◆ WHAT IS NEEDED:
Where the material below has a line containing "475 243 22.83", start repeating exactly, and keep going through the line containing "421 168 16.62", with no other lines.

◆ RECORD EXCERPTS:
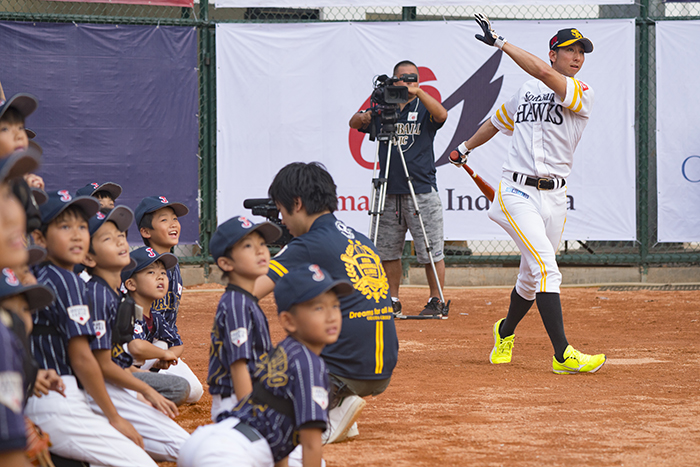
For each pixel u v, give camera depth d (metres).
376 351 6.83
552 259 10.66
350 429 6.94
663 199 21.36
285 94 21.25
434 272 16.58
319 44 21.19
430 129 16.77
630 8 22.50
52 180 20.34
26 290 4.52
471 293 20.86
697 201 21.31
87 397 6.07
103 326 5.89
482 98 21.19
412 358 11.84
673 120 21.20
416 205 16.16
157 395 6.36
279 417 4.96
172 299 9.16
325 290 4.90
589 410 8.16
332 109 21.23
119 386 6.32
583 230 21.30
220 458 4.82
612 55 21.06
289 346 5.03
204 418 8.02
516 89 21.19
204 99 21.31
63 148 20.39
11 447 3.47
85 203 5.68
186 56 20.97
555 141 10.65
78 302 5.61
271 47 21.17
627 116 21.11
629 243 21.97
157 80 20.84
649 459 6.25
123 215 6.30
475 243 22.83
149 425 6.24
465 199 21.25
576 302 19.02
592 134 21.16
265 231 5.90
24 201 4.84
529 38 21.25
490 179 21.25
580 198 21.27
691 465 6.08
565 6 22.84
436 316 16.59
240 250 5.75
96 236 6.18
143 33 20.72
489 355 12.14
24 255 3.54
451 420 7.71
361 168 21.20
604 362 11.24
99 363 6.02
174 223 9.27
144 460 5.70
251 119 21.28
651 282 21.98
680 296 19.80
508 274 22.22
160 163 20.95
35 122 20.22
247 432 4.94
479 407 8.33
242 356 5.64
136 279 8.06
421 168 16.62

==

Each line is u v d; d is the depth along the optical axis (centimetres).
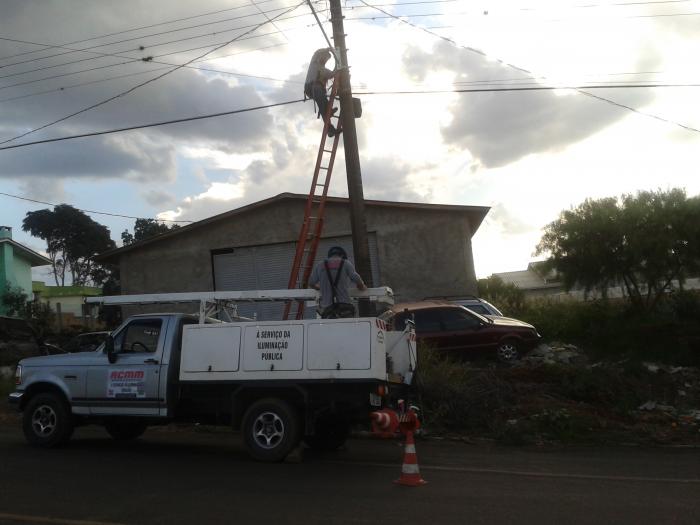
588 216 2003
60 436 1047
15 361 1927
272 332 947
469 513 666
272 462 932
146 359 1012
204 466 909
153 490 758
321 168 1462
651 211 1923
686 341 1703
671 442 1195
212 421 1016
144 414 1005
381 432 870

◆ ANSWER SPACE:
475 243 22.83
149 425 6.24
465 199 21.25
576 302 19.02
592 134 21.16
265 231 5.90
24 201 4.84
529 38 21.25
490 179 21.25
580 198 21.27
691 465 6.08
565 6 22.84
436 316 16.59
240 250 5.75
96 236 6.18
143 33 20.72
489 355 12.14
24 255 3.54
451 420 7.71
361 168 21.20
604 362 11.24
99 363 6.02
174 223 9.27
144 460 5.70
251 119 21.28
651 282 21.98
680 296 19.80
508 274 22.22
160 163 20.95
35 122 20.22
247 432 4.94
479 407 8.33
242 356 5.64
136 279 8.06
421 168 16.62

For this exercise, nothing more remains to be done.